Paris, 16 décembre 1834.—Hier, j'ai fait quelques visites; j'ai trouvé Mme de Castellane qui ne m'avait pas rencontrée chez moi. Elle a voulu que j'entendisse son histoire des douze dernières années; elle la raconte bien. Il m'a semblé qu'elle avait dû la roucouler ainsi à d'autres qu'à moi. Elle n'a plus de jeunesse du tout, c'est une grosse personne, courte, trapue; ce n'est plus du tout, au sourire près, celle que j'avais connue, au physique du moins; moralement, il m'a paru qu'elle s'était faite grave plutôt qu'elle n'était devenue sérieuse. Elle est spirituelle, caressante, comme toujours; elle a beaucoup parlé, moi très peu. J'avais le cœur serré par mille souvenirs du passé, et, quoiqu'elle ait été douce, je n'ai pu reprendre confiance, mais j'ai bien reçu toutes ses paroles et je ne suis pas fâchée de ne plus en être à l'amertume avec elle.
Paris, 17 décembre 1834.—Je me suis laissé décider par Mme Mollien, à aller, hier, avec elle, à la Cour des Pairs, non pas dans une tribune en évidence, mais dans une tribune retirée d'où on voyait et entendait sans être vu, celle de la duchesse Decazes. Je n'y avais jamais été, les séances n'étant pas publiques avant 1830. La journée d'hier était fort annoncée et excitait la curiosité générale; aussi la salle était remplie.

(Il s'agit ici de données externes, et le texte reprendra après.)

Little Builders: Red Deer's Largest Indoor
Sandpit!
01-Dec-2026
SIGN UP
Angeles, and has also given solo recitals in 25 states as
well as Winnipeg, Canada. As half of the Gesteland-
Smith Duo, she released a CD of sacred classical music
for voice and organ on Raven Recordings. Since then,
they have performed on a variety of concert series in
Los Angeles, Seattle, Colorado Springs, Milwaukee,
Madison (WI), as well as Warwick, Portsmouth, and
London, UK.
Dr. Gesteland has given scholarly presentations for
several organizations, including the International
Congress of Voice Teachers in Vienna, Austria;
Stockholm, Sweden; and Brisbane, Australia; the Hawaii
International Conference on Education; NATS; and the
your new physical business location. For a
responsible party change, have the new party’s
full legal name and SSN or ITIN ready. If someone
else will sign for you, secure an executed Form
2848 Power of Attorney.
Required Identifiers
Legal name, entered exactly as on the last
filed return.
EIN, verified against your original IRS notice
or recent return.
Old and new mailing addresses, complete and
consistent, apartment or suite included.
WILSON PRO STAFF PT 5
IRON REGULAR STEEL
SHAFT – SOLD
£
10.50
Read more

A quelque époque qu'on arrive à Paris, on est toujours sûr d'y trouver quelque drame scandaleux qui amuse le public. Hier, c'était le procès contre Armand Carrel du National.

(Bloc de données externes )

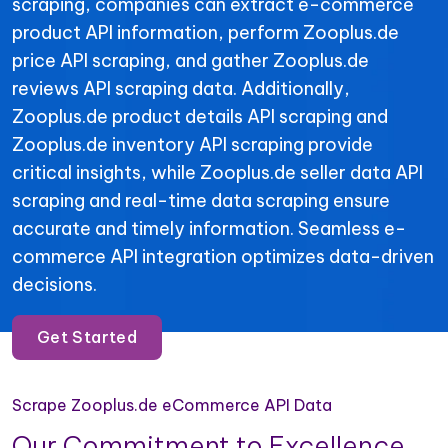
scraping, companies can extract e-commerce
product API information, perform Zooplus.de
price API scraping, and gather Zooplus.de
reviews API scraping data. Additionally,
Zooplus.de product details API scraping and
Zooplus.de inventory API scraping provide
critical insights, while Zooplus.de seller data API
scraping and real-time data scraping ensure
accurate and timely information. Seamless e-
commerce API integration optimizes data-driven
decisions.
Get Started
Scrape Zooplus.de eCommerce API Data
Our Commitment to Excellence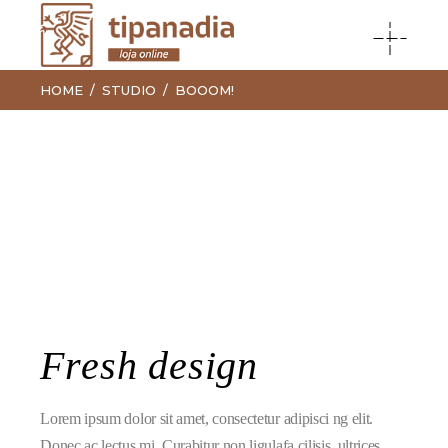
HOME
STUDIO
BOOOM!
Fresh design
Lorem ipsum dolor sit amet, consectetur adipisci ng elit.
Donec ac lectus mi. Curabitur non ligulafa cilisis, ultrices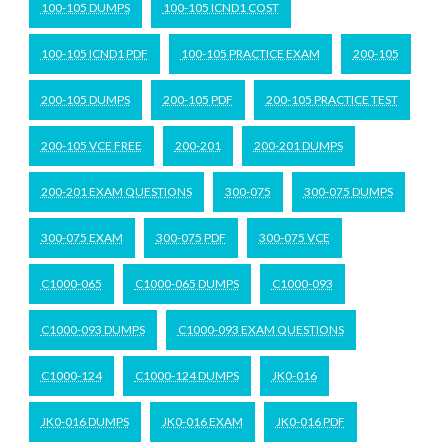
100-105 DUMPS
100-105 ICND1 COST
100-105 ICND1 PDF
100-105 PRACTICE EXAM
200-105
200-105 DUMPS
200-105 PDF
200-105 PRACTICE TEST
200-105 VCE FREE
200-201
200-201 DUMPS
200-201 EXAM QUESTIONS
300-075
300-075 DUMPS
300-075 EXAM
300-075 PDF
300-075 VCE
C1000-065
C1000-065 DUMPS
C1000-093
C1000-093 DUMPS
C1000-093 EXAM QUESTIONS
C1000-124
C1000-124 DUMPS
JK0-016
JK0-016 DUMPS
JK0-016 EXAM
JK0-016 PDF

M. Carrel n'a nullement répondu à mon attente. Il a été impertinent, il est vrai, mais sans cette espèce d'insolence courageuse et énergique, sans cette verve de talent qui frappe, même alors que le sujet en lui-même déplaît. Il n'a produit que peu d'effet par son discours écrit, et a très positivement choqué, dans sa mauvaise improvisation. C'est le général Exelmans qui a vociféré sur l'assassinat du maréchal Ney, au scandale de tout le monde, car il y allait comme un homme ivre; il était hors de lui, et cela était d'autant plus ridicule qu'on ne pouvait s'empêcher de se souvenir de ses platitudes pendant la Restauration, qu'on a, du reste, assuré lui avoir été très durement reprochées, hier au soir, chez le ministre de la Marine. Le matin, à la Chambre des Pairs, il n'a été soutenu que par M. de Flahaut, qui s'agitait beaucoup et dont le maintien a été très inconvenant; il a révolté tout le monde par ses cris de: «Continuez, continuez,» adressés à Carrel, lorsque le Président lui ôtait la parole. C'est même cet encouragement qui a fait résister Carrel et qui l'a fait argumenter avec M. Pasquier, sur ce que celui-ci n'avait pas le droit de lui ôter la parole, lorsqu'un membre de la Chambre, un de ses juges enfin, l'engageait à continuer.
A cette occasion, j'ai appris de toutes les bouches que M. de Flahaut était insupportable à tout le monde, par son arrogance, son humeur, son aigreur et son ignorance; il deviendra bientôt aussi impopular que sa femme.